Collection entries
────

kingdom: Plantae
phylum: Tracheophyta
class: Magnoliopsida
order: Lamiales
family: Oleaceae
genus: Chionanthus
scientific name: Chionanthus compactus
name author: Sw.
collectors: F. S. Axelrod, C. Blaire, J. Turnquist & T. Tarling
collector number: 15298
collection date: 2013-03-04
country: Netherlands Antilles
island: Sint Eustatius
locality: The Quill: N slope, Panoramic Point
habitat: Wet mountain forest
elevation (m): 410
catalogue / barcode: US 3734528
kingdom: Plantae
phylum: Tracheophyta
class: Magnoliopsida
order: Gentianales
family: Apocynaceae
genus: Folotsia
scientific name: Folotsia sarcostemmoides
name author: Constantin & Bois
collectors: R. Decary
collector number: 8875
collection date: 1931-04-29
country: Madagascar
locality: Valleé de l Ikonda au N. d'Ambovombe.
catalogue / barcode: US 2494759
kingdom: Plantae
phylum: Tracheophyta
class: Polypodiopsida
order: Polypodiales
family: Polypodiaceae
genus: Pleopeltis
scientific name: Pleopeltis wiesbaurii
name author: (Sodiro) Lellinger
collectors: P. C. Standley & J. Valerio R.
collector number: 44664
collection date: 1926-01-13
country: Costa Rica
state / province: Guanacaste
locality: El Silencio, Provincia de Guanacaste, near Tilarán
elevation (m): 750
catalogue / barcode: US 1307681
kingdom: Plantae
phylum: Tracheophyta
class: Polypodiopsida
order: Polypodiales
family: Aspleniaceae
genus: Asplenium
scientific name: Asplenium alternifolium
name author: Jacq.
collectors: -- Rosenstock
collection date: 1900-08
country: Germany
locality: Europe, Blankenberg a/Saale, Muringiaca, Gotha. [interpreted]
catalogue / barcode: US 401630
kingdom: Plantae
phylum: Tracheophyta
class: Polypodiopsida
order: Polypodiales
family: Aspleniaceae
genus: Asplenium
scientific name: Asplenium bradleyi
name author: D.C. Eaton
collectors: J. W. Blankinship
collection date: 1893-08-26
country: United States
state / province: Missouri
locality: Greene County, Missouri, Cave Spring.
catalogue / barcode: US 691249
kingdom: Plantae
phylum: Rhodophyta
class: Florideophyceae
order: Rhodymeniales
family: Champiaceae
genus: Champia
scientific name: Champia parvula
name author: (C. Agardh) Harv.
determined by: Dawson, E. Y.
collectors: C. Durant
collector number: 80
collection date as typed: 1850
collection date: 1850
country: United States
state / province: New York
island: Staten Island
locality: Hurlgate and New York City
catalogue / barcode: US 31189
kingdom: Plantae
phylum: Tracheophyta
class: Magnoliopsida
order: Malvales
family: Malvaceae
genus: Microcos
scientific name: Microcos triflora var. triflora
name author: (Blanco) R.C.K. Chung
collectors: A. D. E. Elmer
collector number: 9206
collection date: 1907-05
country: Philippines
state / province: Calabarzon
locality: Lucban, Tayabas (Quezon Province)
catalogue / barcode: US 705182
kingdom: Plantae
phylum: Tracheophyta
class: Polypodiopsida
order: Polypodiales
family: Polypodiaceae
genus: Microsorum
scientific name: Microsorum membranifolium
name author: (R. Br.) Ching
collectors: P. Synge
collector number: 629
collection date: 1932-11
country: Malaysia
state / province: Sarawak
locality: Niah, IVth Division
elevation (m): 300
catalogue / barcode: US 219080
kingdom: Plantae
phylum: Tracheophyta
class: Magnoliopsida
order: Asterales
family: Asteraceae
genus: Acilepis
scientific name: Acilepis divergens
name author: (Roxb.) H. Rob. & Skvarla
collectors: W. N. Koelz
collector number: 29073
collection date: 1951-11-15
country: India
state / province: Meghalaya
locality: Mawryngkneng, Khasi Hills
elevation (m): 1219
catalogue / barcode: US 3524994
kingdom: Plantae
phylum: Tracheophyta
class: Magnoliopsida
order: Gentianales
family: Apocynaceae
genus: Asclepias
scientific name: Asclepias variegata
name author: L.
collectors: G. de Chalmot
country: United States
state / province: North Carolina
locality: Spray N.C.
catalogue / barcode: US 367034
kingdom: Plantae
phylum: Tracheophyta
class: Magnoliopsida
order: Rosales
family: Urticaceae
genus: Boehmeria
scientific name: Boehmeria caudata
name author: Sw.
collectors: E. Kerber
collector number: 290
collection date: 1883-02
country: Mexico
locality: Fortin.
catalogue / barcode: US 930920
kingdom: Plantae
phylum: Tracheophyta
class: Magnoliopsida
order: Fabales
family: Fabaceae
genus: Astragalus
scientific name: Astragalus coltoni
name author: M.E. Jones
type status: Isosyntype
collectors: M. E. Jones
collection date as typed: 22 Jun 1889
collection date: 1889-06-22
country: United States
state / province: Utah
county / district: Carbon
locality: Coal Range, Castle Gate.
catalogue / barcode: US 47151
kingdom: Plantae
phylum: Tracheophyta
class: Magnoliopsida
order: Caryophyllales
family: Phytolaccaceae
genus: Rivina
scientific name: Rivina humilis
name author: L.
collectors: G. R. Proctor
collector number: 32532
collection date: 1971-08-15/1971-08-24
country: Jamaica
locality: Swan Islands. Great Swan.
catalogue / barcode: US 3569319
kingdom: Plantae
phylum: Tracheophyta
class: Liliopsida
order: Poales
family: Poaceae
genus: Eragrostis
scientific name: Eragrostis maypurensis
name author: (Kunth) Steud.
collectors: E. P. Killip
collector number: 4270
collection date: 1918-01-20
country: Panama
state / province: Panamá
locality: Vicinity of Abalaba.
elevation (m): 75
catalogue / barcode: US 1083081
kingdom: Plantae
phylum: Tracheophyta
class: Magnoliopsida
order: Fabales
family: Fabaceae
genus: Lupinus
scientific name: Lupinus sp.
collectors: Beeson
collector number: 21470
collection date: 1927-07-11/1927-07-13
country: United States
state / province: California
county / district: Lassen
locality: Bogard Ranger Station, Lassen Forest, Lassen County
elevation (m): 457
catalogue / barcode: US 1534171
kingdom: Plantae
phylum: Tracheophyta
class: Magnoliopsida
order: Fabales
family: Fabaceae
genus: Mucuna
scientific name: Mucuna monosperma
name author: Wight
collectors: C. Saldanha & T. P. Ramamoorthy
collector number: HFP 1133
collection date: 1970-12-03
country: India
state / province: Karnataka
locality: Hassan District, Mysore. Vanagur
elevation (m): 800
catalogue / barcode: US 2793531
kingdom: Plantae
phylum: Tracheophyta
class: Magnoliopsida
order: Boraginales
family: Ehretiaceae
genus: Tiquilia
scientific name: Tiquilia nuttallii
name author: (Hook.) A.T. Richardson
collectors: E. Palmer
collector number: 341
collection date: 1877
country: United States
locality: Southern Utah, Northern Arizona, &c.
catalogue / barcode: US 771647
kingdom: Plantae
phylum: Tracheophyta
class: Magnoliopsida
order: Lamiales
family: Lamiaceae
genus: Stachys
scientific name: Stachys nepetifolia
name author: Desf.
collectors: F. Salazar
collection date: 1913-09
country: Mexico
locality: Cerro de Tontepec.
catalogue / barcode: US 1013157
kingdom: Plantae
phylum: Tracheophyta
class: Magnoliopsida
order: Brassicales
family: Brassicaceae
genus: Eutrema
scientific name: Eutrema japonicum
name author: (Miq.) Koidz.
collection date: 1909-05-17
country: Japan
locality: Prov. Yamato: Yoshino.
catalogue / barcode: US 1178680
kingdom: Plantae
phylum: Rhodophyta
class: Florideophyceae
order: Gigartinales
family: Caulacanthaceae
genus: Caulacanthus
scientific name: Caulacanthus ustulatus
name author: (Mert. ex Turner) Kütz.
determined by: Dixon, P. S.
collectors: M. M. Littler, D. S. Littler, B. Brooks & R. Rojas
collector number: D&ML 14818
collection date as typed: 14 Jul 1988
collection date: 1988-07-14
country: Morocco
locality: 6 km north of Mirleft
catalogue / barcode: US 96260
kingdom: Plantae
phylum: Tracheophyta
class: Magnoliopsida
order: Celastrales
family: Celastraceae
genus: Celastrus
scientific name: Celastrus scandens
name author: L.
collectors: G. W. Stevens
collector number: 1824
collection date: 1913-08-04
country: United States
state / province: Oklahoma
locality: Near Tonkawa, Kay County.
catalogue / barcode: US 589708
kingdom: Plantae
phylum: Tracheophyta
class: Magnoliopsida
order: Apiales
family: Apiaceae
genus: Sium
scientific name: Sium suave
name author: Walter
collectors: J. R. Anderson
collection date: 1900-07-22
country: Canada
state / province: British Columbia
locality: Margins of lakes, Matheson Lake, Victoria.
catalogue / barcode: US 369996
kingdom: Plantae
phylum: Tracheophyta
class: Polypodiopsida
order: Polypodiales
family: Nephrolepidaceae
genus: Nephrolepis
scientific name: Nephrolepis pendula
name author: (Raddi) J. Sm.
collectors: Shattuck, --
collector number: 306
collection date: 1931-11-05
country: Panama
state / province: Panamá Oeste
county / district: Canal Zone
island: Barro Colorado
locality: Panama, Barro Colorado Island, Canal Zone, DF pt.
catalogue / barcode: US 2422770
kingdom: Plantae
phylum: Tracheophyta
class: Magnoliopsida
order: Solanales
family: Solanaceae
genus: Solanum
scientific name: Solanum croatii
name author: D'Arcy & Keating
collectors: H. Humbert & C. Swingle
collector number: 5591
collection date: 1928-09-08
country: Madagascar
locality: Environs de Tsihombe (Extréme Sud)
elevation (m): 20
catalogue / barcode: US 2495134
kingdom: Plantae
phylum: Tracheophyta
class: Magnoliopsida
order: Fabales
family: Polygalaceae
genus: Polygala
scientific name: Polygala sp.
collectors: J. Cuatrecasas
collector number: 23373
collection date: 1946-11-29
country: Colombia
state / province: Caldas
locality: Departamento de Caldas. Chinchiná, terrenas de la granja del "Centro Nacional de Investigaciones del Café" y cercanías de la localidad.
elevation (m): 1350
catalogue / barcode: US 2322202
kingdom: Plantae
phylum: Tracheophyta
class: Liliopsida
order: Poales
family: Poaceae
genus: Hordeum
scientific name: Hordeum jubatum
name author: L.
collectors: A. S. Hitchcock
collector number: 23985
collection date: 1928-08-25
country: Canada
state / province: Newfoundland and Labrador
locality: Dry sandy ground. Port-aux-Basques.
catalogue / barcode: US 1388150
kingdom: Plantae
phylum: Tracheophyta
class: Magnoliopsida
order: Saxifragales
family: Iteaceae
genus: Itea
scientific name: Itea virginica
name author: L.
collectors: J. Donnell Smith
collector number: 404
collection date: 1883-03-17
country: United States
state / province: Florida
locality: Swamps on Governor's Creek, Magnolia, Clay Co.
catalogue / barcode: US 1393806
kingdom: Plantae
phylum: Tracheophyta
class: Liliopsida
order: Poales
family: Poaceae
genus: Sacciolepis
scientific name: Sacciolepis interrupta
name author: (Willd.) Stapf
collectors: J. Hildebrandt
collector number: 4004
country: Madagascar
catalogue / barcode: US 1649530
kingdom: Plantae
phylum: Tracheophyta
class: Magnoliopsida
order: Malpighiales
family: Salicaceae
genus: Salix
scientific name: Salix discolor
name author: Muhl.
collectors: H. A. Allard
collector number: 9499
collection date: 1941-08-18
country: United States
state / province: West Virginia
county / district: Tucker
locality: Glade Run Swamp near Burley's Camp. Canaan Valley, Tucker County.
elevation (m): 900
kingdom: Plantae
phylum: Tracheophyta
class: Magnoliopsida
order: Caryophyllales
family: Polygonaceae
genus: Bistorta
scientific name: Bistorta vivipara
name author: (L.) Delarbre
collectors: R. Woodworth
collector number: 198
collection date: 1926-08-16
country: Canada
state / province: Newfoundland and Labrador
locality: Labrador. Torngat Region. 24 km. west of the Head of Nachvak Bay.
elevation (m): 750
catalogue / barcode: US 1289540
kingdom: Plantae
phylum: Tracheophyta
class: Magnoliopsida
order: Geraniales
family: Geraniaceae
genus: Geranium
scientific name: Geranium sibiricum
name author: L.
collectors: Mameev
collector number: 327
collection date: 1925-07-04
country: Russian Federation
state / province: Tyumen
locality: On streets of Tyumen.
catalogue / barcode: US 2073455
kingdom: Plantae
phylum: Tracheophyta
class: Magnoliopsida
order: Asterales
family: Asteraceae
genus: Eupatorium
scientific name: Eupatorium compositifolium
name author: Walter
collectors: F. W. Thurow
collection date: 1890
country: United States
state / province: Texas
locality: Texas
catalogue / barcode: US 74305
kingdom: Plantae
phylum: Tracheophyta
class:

────

— Aim —
Copy out, unchanged, the lines of the records that start at the line containing "name author: (Raddi) J. Sm." and stop after the line containing "genus: Solanum".

— Task solution —
name author: (Raddi) J. Sm.
collectors: Shattuck, --
collector number: 306
collection date: 1931-11-05
country: Panama
state / province: Panamá Oeste
county / district: Canal Zone
island: Barro Colorado
locality: Panama, Barro Colorado Island, Canal Zone, DF pt.
catalogue / barcode: US 2422770
kingdom: Plantae
phylum: Tracheophyta
class: Magnoliopsida
order: Solanales
family: Solanaceae
genus: Solanum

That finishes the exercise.